Today I spent some time at a bariatric clinic. It flooded back memories and feelings I always have when I get to see people go through this process. I drove home thinking of my weight-loss surgery friends. I think so highly of them, even if society sees it different.
So to my weight-loss surgery friends,
I’m proud of you. Proud of you for getting past the uncomfortable feelings you or others feel about having the surgery. Proud of you for taking action and getting started in a program. Sitting through a seminar and hearing some scary things. Listening to a doctor talk about things you didn’t totally understand.
Telling your family and spending time in thought and even prayer. Brushing yourself off when someone you care about said crummy things about your decision. Looking past what others were eating to make your pre-op weight requirement.

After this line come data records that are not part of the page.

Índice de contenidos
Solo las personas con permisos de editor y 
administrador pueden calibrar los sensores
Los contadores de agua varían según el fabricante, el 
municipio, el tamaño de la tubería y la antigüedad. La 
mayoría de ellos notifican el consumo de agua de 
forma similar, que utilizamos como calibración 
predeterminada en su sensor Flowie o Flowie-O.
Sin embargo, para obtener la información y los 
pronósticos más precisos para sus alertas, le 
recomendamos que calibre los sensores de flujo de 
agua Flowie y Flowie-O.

You’ve said no thank you more times than you ever thought you could. You took a lot of time off and sick days to get to appointments and classes. You studied your materials at home and read online about surgery.
You made friends at support groups. Thought you were doing well and had your dietitian tell you she wanted more. But you were still nice to her- thank you! You changed your household with better foods, got to the grocery when you didn’t have the time, and kept good options for you and the family. You dealt with upset kids and spouses when “they weren’t the ones that chose to go on a diet.”
You fit in exercise in even the busiest of days. Pack your protein bars and water for your summer trips. Bring something to share for a holiday party when you secretly just want to make sure you could eat. You step on a scale in front of strangers and sit in front of doctors, nurses, dietitians and exercise physiologists to talk about that stupid number. What did you eat? Why? What were you feeling? I’m the one asking the questions, yet I know it’s not easy to be asked.
If you have heard someone say surgery is the easy way out, I’m sorry you heard those words. I want you to forget you ever did (and forgive the person who said them) and remember the truth. What’s easy about changing everything you know about food? What’s easy about trying to eat out with friends when you have to drink liquids? What’s easy about having to remember your water, your vitamins, your breakfast and your lunch when you are rushing out the door for the day? I’ve always thought if someone sat one day in my office, they would quickly realize it’s not so easy. Sure, it gets easier the longer you do it. But the process to get to that point is long.
My husband and I met on an online Christian dating site. When you tell someone you met your spouse online, some people are still a little uncomfortable about it. I think my husband puts it very well when he says, “I don’t care how we met, I care that we met.” And that’s how I’ve decided I feel about weight-loss surgery. I don’t care how you lose the weight, I care that you lose the weight. Oh sure, I want you to do so in a very healthy manner that greatly improves your quality of life. Just like I would care that someone was in a healthy relationship.
So I will keep posting recipes that are all bariatric friendly. Never will I post something I don’t want a post-op patient to eat- although always consult your dietitian as recommendations will vary with individual situations.
If you have ever thought about a surgery, or know someone who has, I am more than happy to talk through this option. The good, the bad, the ugly. Send me an email and we’ll get in touch.
This post was very long because I have a lot to say on this subject…and the only ones left reading are likely my post-op friends! ;) One more time….I am so proud of you!